AUS 1300 430 076

How Much Does It Cost?


Our fees are competitive and determined by the cash flow facility you use.

You’ll see some general numbers below,  but  the important first step is to understand which facility best suits your needs and gives you the most financial gain.

Once you have that information you’ll know what your costs will be.

However, the important thing is that there be a clear benefit to your business from partnering with us.

So, two things go hand in hand – benefit and cost. 

No Brainer

For example, let’s say  you own a delivery business and need a new vehicle.  You can buy a sedan with a large boot for $25,000 or you can buy a van for $27,000. 

It’s a no brainer. 

You’ll spend the extra money and buy the van because it ‘s fit for purpose and although your lease repayments will be higher you’ll get a better ROI because you’ll be able to carry more packages.

The same applies to finance products. 

There is no one-size-fits-all.

RAW DATA ▸
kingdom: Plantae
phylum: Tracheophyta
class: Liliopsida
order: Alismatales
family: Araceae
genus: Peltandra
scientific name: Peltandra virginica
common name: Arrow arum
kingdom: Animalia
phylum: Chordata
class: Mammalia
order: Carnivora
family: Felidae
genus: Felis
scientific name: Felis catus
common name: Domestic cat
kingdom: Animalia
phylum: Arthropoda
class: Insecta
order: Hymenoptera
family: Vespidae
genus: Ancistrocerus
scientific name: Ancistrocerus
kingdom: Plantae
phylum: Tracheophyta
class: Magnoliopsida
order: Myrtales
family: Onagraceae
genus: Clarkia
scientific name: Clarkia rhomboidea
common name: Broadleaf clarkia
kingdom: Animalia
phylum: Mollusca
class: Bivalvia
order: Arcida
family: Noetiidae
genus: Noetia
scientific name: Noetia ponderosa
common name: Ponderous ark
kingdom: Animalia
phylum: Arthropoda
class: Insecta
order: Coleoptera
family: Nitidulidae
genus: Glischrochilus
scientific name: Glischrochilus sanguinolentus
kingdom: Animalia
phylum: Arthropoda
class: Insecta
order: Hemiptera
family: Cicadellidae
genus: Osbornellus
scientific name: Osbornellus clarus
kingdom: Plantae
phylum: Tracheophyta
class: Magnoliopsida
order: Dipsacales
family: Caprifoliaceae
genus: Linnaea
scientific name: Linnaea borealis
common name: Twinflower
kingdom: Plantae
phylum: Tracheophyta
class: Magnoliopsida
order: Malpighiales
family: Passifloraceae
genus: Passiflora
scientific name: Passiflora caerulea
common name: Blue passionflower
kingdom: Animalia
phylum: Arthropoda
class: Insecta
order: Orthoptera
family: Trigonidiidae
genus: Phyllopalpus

OBJECTIVE 1 ▸ Reproduce the part of the pricing page between "So, two things" and "van for $27,000.", inclusive.
OBJECTIVE 2 ▸ In the delivery business example on the pricing page, how much does the van cost?
OBJECTIVE 3 ▸ Based on the pricing page, say whether each statement agrees with the text, and give the deciding words: (a) The fees depend on which cash flow facility is used. (b) One finance product suits every business. (c) In the delivery example, the van comes with lower lease repayments than the sedan.

FULL OUTPUT 1 ▸
So, two things go hand in hand – benefit and cost. 

No Brainer

For example, let’s say  you own a delivery business and need a new vehicle.  You can buy a sedan with a large boot for $25,000 or you can buy a van for $27,000.

FULL OUTPUT 2 ▸ $27,000.

FULL OUTPUT 3 ▸
(a) Yes: "Our fees are competitive and determined by the cash flow facility you use."
(b) No: "There is no one-size-fits-all."
(c) No: "although your lease repayments will be higher"